Kitobni o'qish: «Новый Филипок»
© Валерий Марро, 2024
© Издательский дом «BookBox», 2024
Новый Филипок!
Рассказ
В раннем детстве я часто слышал незнакомые слова: «учитель»… «уроки»… «домашнее задание»… «арифметика»… – и мне нестерпимо захотелось заглянуть в тот, иной, мир, который был пока недоступен для меня и потому властно манил к себе. Я смотрел на мальчишек и девчонок, которые каждое утро, весело переговариваясь, торопливо шли в школу, и до слёз завидовал им.
Мне хотелось бежать вслед за ними туда, в то здание, которое называлось таким загадочным, таинственным словом «школа». Но меня туда не пускали.
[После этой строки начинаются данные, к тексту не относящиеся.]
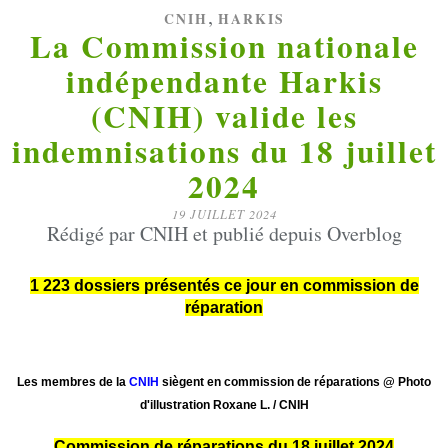
,
CNIH
HARKIS
La Commission nationale
indépendante Harkis
(CNIH) valide les
indemnisations du 18 juillet
2024
19 JUILLET 2024
Rédigé par CNIH et publié depuis Overblog
1 223 dossiers présentés ce jour en commission de
réparation
Les membres de la
CNIH
siègent en commission de réparations @ Photo
d'illustration Roxane L. / CNIH
Commission de réparations du 18 juillet 2024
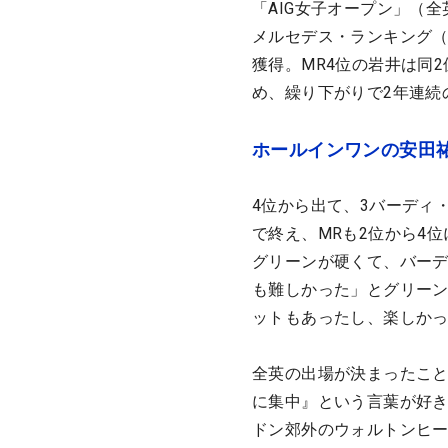
「AIG女子オープン」（
メルセデス・ランキング（
獲得。MR4位の岩井は同
め、繰り下がりで2年連続
ホールインワンの安田
4位から出て、3バーディ
で終え、MRも2位から4
グリーンが硬くて、バー
も難しかった」とグリー
ットもあったし、楽しか
全英の出場が決まったこ
に集中』という言葉が好
ドン郊外のウォルトンヒー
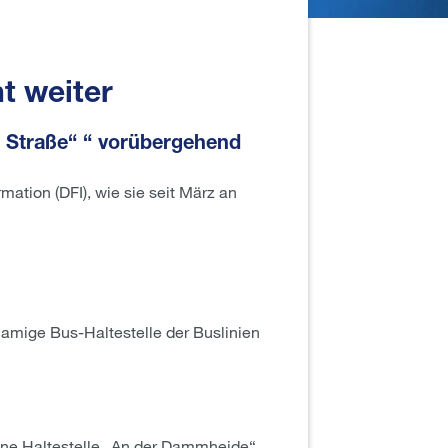
t weiter
 Straße“ “ vorübergehend
ation (DFI), wie sie seit März an
namige Bus-Haltestelle der Buslinien
ene Haltestelle „An der Dammheide“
Я родился в январе – слишком неудобное для начала учёбы время: для первого класса не хватало полгода, на следующий же год эти полгода были уже лишними. Вот и судили-рядили мои родители – как же быть со мной: отдавать меня в школу сейчас, в 1948 году, или же на следующий год?
Думали-гадали… и решили так: сыночек ещё маленький, слабенький (питание в то время было никудышным – только что закончилась война), пусть подрастёт, окрепнет, а там и в школу – было бы здоровье! Не помогли ни мои отчаянные слёзы, ни громкий рёв, ни доводы, что старшая сестра пошла учиться в шестилетнем возрасте (она родилась на год раньше меня, в октябре), ни страстное обещание учиться только на пятёрки – родители были неумолимы!
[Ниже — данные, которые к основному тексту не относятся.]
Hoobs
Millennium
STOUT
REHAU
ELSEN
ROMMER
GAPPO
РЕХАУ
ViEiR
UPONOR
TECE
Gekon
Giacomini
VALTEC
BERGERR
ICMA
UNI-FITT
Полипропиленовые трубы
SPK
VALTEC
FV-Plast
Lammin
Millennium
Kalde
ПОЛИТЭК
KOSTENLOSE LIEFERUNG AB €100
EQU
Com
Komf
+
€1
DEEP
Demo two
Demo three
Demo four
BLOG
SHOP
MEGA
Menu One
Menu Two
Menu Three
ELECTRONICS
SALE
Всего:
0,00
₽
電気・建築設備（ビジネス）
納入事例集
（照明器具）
Не последнюю роль сыграло, по-видимому, и одно деликатное обстоятельство, которое от меня тщательно скрывали, но о котором я, конечно же, догадывался: мне не в чем было идти в школу. Да и достать учебники в то время было непросто: довоенные, затёртые до дыр, передавались из рук в руки, а послевоенные издавались крайне малыми тиражами из-за нехватки в стране бумаги. (Поэтому в будущем мне постоянно приходилось пользоваться учебниками старшей сестры, так сказать, по наследству.)
Итак, путь в школу в этом году для меня был закрыт. Я проревел подряд несколько дней, потерял аппетит, сон и вообще старался меньше бывать дома, который напоминал мне о том, что я ещё настолько мал, что полностью зависим от воли родителей, а мне хотелось быть уже совсем взрослым! И вконец измучившись и исстрадавшись, не видя иного выхода, я, в свои шесть с половиной лет, решился на отчаянный шаг: взрослые – как хотят, а я устрою себя в школу сам!
В то время в сельской местности (мы жили в посёлке Макушин, Челябинской области, за Уралом) перед первым сентября по всем семьям без исключения ходили специальные люди, которые переписывали возраст детей с целью определения на учёбу всех семилетних. Безусловно, среди кандидатов на первый класс встречались и переростки – восьмилетние, девятилетние и даже десятилетние, послевоенные дети.
Да и не каждая семья в то время была в состоянии снарядить ребёнка на учёбу – ощущалась нехватка продуктов питания, одежды, учебников, а также жилья. Некоторые семьи, например, жили не в добротных, ладно срубленных, избах, а в вырытых глубоко в земле и утеплённых изнутри деревянной обшивкой и мхом землянках.
О них напоминали иногда небольшие возвышения над землёй и тонкие струйки дыма, выходящие из железных труб буржуек, которыми подземные люди не только обогревали своё убогое жильё зимой и летом, но также умудрялись готовить на них ещё и необходимую для проживания пищу. Поэтому в обязанности таких ходоков вменялось также и выявление условий жизни подобных малообеспеченных семей, которым местные власти старались, как могли, помочь выжить в трудное послевоенное время, взяв их на особый учёт.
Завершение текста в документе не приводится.